Texte du document:

Architecture militaire : les portes, enceintes, forts :

Les projets d'architecture militaire de Boullée demeurent purement théoriques et ne correspondent à aucun besoin réel en France, ni à la conception des fortifications à la fin du 18e siècle. Ces travaux sont généralement dévolus aux ingénieurs, tout comme les ponts et l'intrusion de l'architecte dans ce domaine réservé donne à ses fortifications une apparence très insolite, particulièrement symbolique et poétique. Boullée met ici en œuvre une architecture édifiante marquée par la " poésie de l'Art ". Les hautes murailles n'ont sans doute pas l'efficacité des bastions et glacis hérités de Vauban, cependant leur austérité presque effrayante devait avoir dans l'esprit de l'artiste des vertus dissuasives par leur apparence "indestructible ". La forte expressivité des formes utilisées par Boullée vient contrebalancer l'absence de motifs complexes. Ceux-ci se limitent à des symboles universels comme, par exemple, le soldat en armes, la herse du château fort ou le canon encore fumant. L'artiste donne ici une preuve remarquable de l'efficacité de sa définition du " caractère ". L'exercice de style que nous propose Boullée n'est pas sans rapport avec les travaux de Ledoux à qui le roi commande en 1784 les barrières de la nouvelle enceinte des Fermiers Généraux pour Paris. Comme ce dernier, mais avec un vocabulaire différent, Boullée compose des assemblages variés à partir de formes prédéfinies : canons, guerriers de bronze, tours carrées apparaissent comme autant d'échos aux colonnes doriques sans bases, archivoltes à bossages et autres portiques de Ledoux.

Consignes de travail:
1 - Pour chacune des affirmations suivantes, dites si elle s'accorde avec le texte sur l'architecture militaire de Boullée en répondant par oui ou par non, puis citez mot pour mot le passage décisif. (a) Les projets d'architecture militaire de Boullée répondaient à un besoin réel en France. (b) Le roi confie en 1784 à Ledoux les barrières de la nouvelle enceinte des Fermiers Généraux. (c) Les motifs employés par Boullée se réduisent à des symboles universels.
2 - Réécrivez s'il vous plaît sous forme de liste le paragraphe du texte sur l'architecture militaire de Boullée qui commence par « Les projets d'architecture militaire de Boullée », en gardant ses faits principaux.

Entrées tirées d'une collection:
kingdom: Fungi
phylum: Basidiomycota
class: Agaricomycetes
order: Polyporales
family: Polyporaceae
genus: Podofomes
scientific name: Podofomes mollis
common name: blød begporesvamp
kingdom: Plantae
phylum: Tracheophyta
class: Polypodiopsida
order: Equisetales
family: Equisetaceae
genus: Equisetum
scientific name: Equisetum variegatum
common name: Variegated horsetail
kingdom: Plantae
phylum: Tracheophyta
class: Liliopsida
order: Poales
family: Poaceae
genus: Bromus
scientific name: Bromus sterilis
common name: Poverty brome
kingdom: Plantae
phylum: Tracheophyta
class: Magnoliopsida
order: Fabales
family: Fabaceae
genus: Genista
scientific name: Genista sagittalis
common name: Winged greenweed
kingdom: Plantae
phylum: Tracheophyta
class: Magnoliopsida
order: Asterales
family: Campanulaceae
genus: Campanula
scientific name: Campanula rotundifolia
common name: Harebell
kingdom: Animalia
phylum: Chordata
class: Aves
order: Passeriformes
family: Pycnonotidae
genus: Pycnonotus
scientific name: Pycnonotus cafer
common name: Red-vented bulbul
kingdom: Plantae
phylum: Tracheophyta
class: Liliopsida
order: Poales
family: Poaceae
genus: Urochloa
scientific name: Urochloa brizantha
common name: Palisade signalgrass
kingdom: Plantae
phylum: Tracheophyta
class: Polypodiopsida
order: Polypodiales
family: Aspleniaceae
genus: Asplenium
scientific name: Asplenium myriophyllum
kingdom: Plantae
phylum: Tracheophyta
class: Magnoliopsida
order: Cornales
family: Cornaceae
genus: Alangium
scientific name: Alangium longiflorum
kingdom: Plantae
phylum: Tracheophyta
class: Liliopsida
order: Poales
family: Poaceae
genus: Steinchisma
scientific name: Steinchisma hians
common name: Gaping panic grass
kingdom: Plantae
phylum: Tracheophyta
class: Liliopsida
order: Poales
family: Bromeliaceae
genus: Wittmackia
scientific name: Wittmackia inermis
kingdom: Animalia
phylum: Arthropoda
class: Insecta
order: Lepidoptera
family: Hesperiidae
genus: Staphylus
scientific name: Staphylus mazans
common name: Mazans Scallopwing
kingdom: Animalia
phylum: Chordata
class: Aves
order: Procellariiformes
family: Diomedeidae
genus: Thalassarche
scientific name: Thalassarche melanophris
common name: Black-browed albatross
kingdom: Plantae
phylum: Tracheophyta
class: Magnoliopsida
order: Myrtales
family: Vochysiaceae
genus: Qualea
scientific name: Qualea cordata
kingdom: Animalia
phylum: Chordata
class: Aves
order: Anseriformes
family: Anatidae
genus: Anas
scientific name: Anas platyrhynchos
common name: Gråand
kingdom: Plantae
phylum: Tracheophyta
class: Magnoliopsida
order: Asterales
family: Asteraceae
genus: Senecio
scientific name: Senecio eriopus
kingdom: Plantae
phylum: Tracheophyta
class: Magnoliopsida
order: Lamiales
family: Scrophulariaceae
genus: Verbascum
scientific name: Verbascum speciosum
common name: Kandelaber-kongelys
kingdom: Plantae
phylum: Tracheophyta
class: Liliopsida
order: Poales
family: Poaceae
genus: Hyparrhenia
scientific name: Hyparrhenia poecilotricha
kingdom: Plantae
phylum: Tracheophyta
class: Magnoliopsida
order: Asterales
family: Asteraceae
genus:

Réponses aux consignes:
1 -
(a) Non : « ne correspondent à aucun besoin réel en France ».
(b) Oui : « à qui le roi commande en 1784 les barrières de la nouvelle enceinte des Fermiers Généraux pour Paris ».
(c) Oui : « Ceux-ci se limitent à des symboles universels ».

2 -
- Les projets d'architecture militaire de Boullée sont purement théoriques. Ils ne répondent à aucun besoin réel en France ni à la conception des fortifications de la fin du 18e siècle.
- Ces travaux reviennent d'ordinaire aux ingénieurs, comme les ponts. L'intervention de l'architecte donne à ses fortifications une apparence insolite, symbolique et poétique.
- Boullée y pratique une architecture édifiante marquée par la « poésie de l'Art ».
- Ses hautes murailles sont sans doute moins efficaces que les bastions et glacis hérités de Vauban. Dans l'esprit de l'artiste, leur austérité et leur apparence « indestructible » devaient dissuader.
- La forte expressivité des formes compense l'absence de motifs complexes. Ces motifs se limitent à des symboles universels : soldat en armes, herse du château fort, canon encore fumant.
- L'ensemble prouve l'efficacité de sa définition du « caractère ».
- Cet exercice de style rappelle les travaux de Ledoux, à qui le roi commande en 1784 les barrières de la nouvelle enceinte des Fermiers Généraux pour Paris.
- Comme Ledoux, mais avec un vocabulaire différent, Boullée assemble des formes prédéfinies. Ses canons, guerriers de bronze et tours carrées font écho aux colonnes doriques sans bases, archivoltes à bossages et portiques de Ledoux.